>> begin Dataset content

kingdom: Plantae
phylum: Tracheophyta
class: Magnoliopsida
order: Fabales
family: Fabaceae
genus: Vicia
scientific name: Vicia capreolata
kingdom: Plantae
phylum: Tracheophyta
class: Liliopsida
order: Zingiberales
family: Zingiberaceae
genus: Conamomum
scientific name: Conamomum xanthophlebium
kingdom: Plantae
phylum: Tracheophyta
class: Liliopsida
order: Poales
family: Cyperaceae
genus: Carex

>> end Dataset content

Render all of the lines above as a two-column CSV with one row per line. Name the columns "rank" and "value", and put each field in double quotes with any line breaks replaced by spaces.

rank,value
"kingdom:","Plantae"
"phylum:","Tracheophyta"
"class:","Magnoliopsida"
"order:","Fabales"
"family:","Fabaceae"
"genus:","Vicia"
"scientific name:","Vicia capreolata"
"kingdom:","Plantae"
"phylum:","Tracheophyta"
"class:","Liliopsida"
"order:","Zingiberales"
"family:","Zingiberaceae"
"genus:","Conamomum"
"scientific name:","Conamomum xanthophlebium"
"kingdom:","Plantae"
"phylum:","Tracheophyta"
"class:","Liliopsida"
"order:","Poales"
"family:","Cyperaceae"
"genus:","Carex"